Given the permutation recurrence relation find $a_n$

Question

In bell ringing, successive permutations of n bells are played one after the other. Following one permutation π, the next permutation must be obtained from π by moving the position of each bell by at most one place. For example, for n = 4, the permutation 1234 could be followed by any one of 2134,2143,1324, 1243. Show that if a_n denotes the number of permutations which could follow 12...n, then a_n = a_n-1 + a_n-2 + 1. Hence find a_n.

-Have absolutely no idea how to approach this problem, any help is appreciated.

Answer 1

Suppose that $n\ge 3$. There are $a_{n-1}$ permutations that can follow $12\ldots n$ that end in $n$. Alternatively, we can take any legitimate permutation of $12\ldots(n-2)$ and follow it with $n(n-1)$; that’s another $a_{n-2}$ permutations. Can you find the one remaining permutation that can follow $12\ldots n$? HINT: It ends in $n(n-1)$.

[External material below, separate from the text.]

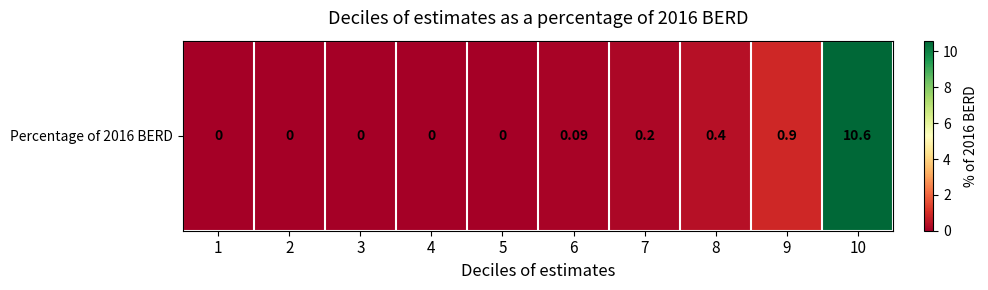

Reading left to right, what are all the values shown in this chart?

0.0	0.0	0.0	0.0	0.0	0.1	0.2	0.4	0.9	10.6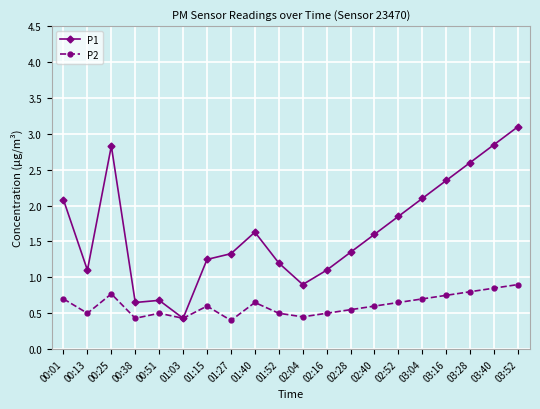

What is the label of the 10th point from the left?

01:52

Once you’ve established the recurrence with suitable initial conditions, you’re supposed to solve it. If you’ve studied generating functions, you can use that approach to solve it mechanically. If not, I suggest that you write out the first nine terms or so and try to find a simple relationship between them and a known sequence. I’ve added a further hint in the spoiler-protected block below.

Add $1$ to each and see if you recognize the resulting numbers.

Answer 2

Let us make the problem more general considering the recurrence $$a_n=\alpha a_{n-1}+\beta a_{n-2}+k$$ in which $k$ is a known constant.

Define $a_n=b_n+c$ and replace. So, the relation becomes $$b_n+c=\alpha (b_{n-1}+c)+\beta (b_{n-2}+c)+k=\alpha b_{n-1}+\beta b_{n-2}+(\alpha +\beta) c+k$$ So, setting $$c=(\alpha +\beta) c+k$$ that is to say $$c=\frac k {1-\alpha -\beta}$$ reduces the recurrence equation to $$b_n=\alpha b_{n-1}+\beta b_{n-2}$$ which is simple.

In your case, $\alpha=1$, $\beta =1$, $k=1$ then $c=-1$.

I am sure that you can take from here.